(SOURCE INFORMATION Opens)
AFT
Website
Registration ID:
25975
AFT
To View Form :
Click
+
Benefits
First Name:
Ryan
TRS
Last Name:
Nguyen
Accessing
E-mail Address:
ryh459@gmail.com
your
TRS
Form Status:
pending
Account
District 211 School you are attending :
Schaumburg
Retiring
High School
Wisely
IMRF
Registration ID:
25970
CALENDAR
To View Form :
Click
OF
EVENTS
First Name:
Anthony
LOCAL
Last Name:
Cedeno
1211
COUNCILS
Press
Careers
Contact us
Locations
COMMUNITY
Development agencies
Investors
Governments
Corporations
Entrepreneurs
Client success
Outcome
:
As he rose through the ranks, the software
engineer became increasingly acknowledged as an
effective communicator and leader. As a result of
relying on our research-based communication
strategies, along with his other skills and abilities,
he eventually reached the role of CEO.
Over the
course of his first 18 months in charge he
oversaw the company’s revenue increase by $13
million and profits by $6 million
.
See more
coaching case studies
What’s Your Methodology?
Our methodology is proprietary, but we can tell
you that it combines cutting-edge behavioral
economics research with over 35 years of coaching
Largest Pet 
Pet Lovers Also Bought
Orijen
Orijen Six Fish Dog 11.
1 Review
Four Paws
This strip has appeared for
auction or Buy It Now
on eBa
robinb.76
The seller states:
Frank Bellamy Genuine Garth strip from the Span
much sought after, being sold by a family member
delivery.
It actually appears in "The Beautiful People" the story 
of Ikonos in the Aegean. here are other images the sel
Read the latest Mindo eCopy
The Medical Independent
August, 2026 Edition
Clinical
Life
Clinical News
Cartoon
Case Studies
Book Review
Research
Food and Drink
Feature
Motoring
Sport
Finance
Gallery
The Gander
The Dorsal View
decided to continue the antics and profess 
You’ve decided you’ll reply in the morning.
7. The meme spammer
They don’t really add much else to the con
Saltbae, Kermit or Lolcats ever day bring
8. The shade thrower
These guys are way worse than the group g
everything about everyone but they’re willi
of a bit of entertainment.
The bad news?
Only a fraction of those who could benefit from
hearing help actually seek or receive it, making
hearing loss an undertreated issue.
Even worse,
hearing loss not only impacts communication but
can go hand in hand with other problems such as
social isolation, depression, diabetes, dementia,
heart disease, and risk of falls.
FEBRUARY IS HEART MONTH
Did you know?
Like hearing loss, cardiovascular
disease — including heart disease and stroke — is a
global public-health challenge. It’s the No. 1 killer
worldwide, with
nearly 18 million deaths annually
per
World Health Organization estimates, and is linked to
(SOURCE INFORMATION Closes)
WORK INSTRUCTIONS: Write out every record exactly as it appears above.

OUTPUT:
AFT
Website
Registration ID:
25975
AFT
To View Form :
Click
+
Benefits
First Name:
Ryan
TRS
Last Name:
Nguyen
Accessing
E-mail Address:
ryh459@gmail.com
your
TRS
Form Status:
pending
Account
District 211 School you are attending :
Schaumburg
Retiring
High School
Wisely
IMRF
Registration ID:
25970
CALENDAR
To View Form :
Click
OF
EVENTS
First Name:
Anthony
LOCAL
Last Name:
Cedeno
1211
COUNCILS
Press
Careers
Contact us
Locations
COMMUNITY
Development agencies
Investors
Governments
Corporations
Entrepreneurs
Client success
Outcome
:
As he rose through the ranks, the software
engineer became increasingly acknowledged as an
effective communicator and leader. As a result of
relying on our research-based communication
strategies, along with his other skills and abilities,
he eventually reached the role of CEO.
Over the
course of his first 18 months in charge he
oversaw the company’s revenue increase by $13
million and profits by $6 million
.
See more
coaching case studies
What’s Your Methodology?
Our methodology is proprietary, but we can tell
you that it combines cutting-edge behavioral
economics research with over 35 years of coaching
Largest Pet 
Pet Lovers Also Bought
Orijen
Orijen Six Fish Dog 11.
1 Review
Four Paws
This strip has appeared for
auction or Buy It Now
on eBa
robinb.76
The seller states:
Frank Bellamy Genuine Garth strip from the Span
much sought after, being sold by a family member
delivery.
It actually appears in "The Beautiful People" the story 
of Ikonos in the Aegean. here are other images the sel
Read the latest Mindo eCopy
The Medical Independent
August, 2026 Edition
Clinical
Life
Clinical News
Cartoon
Case Studies
Book Review
Research
Food and Drink
Feature
Motoring
Sport
Finance
Gallery
The Gander
The Dorsal View
decided to continue the antics and profess 
You’ve decided you’ll reply in the morning.
7. The meme spammer
They don’t really add much else to the con
Saltbae, Kermit or Lolcats ever day bring
8. The shade thrower
These guys are way worse than the group g
everything about everyone but they’re willi
of a bit of entertainment.
The bad news?
Only a fraction of those who could benefit from
hearing help actually seek or receive it, making
hearing loss an undertreated issue.
Even worse,
hearing loss not only impacts communication but
can go hand in hand with other problems such as
social isolation, depression, diabetes, dementia,
heart disease, and risk of falls.
FEBRUARY IS HEART MONTH
Did you know?
Like hearing loss, cardiovascular
disease — including heart disease and stroke — is a
global public-health challenge. It’s the No. 1 killer
worldwide, with
nearly 18 million deaths annually
per
World Health Organization estimates, and is linked to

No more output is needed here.